Task statement: Copy out lines with the word "Rendered" from the material that follows.
· · · · ·
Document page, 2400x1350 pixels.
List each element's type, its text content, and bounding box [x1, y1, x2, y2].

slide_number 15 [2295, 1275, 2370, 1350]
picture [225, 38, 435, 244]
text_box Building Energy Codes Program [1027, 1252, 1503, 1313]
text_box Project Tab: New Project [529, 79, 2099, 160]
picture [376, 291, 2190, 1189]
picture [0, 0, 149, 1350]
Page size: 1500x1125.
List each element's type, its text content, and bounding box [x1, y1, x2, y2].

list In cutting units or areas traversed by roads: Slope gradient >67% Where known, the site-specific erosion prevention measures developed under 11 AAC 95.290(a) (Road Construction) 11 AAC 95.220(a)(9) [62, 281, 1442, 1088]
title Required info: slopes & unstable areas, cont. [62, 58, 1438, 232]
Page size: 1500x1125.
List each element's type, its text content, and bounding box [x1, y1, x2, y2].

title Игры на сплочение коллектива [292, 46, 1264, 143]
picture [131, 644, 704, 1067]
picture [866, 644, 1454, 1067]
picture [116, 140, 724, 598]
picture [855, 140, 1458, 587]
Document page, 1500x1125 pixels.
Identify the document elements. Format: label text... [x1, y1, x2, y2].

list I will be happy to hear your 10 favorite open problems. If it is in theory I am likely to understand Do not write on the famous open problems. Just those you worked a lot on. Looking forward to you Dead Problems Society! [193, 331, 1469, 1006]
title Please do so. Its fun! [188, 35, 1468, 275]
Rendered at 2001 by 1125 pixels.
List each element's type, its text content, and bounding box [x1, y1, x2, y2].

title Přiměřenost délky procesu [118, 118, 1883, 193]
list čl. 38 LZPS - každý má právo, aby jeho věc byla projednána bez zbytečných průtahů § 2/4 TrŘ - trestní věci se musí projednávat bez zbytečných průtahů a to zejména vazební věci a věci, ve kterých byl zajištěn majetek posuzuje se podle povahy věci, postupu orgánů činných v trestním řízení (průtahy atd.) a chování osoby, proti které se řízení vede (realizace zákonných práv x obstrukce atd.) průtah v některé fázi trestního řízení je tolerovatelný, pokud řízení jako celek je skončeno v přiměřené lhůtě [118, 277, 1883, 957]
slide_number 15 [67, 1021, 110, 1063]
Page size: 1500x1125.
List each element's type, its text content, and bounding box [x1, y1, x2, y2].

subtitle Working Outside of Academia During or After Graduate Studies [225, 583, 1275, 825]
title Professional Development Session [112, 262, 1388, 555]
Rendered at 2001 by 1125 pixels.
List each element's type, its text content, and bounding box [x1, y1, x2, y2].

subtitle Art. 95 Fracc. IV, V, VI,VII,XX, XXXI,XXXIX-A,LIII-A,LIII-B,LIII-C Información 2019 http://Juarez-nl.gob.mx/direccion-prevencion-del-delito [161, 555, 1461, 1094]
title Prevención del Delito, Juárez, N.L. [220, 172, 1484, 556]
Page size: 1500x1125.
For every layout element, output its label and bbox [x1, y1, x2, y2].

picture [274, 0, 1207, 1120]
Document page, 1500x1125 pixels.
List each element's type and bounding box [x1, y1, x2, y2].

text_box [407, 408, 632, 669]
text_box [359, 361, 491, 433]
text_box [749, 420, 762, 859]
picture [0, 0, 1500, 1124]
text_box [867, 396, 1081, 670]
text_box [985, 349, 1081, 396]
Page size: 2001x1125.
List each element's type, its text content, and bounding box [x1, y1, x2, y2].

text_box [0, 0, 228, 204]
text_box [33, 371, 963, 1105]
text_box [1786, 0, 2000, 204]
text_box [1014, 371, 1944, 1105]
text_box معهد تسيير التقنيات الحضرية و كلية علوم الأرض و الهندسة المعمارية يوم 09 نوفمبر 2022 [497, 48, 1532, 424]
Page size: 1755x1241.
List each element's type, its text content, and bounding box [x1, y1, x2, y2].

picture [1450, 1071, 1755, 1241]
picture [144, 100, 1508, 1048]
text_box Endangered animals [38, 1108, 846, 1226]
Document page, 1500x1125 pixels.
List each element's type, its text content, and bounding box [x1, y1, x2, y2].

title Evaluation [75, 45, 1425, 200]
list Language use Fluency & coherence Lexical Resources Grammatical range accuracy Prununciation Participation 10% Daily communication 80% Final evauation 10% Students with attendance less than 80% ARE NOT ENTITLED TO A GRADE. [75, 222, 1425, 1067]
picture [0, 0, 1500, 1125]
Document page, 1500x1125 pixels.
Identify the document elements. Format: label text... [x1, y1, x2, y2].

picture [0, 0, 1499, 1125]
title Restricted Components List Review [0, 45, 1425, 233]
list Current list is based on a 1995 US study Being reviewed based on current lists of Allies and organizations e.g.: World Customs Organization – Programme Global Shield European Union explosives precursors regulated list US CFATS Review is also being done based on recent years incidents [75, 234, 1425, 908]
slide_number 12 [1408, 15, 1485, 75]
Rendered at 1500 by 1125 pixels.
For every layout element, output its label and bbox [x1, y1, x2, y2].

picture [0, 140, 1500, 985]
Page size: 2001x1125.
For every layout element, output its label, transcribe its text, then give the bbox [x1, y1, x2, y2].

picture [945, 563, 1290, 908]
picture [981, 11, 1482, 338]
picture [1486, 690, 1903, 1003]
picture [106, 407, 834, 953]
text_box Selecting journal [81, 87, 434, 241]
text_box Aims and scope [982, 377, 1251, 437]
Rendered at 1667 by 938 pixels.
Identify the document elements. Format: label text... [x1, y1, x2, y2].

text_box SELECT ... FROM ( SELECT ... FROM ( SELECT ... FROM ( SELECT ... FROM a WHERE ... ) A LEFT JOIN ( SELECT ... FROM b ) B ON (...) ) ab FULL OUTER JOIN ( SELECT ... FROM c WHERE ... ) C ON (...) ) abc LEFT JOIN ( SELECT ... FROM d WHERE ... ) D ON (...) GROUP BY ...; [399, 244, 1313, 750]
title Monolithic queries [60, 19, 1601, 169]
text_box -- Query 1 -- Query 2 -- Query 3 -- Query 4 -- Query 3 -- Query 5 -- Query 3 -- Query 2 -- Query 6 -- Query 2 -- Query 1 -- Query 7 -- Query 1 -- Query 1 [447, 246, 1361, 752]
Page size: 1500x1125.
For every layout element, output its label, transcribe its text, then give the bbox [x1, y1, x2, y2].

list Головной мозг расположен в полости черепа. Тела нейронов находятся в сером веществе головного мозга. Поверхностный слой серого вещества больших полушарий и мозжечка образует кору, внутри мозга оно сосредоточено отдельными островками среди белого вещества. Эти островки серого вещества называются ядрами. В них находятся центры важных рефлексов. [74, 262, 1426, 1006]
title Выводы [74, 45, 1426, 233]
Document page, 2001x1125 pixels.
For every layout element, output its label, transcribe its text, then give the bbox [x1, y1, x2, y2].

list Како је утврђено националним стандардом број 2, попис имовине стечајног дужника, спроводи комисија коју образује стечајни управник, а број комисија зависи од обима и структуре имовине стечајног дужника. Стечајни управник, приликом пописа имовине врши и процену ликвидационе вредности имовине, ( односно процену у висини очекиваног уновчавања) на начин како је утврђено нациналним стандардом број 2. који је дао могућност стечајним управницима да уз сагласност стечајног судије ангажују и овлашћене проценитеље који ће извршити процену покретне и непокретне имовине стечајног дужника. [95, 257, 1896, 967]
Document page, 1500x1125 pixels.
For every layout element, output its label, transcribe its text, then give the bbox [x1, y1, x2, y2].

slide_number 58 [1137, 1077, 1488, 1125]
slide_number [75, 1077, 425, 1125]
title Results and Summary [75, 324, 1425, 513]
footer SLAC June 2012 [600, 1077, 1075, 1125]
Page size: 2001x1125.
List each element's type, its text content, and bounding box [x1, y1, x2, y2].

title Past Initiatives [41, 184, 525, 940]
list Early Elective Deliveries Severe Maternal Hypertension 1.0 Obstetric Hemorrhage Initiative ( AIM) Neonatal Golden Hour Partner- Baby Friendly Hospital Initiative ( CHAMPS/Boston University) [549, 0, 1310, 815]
· · · · ·
Solution:
Rendered at 2001 by 1125 pixels.
Rendered at 2001 by 1125 pixels.
Rendered at 1500 by 1125 pixels.
Rendered at 1667 by 938 pixels.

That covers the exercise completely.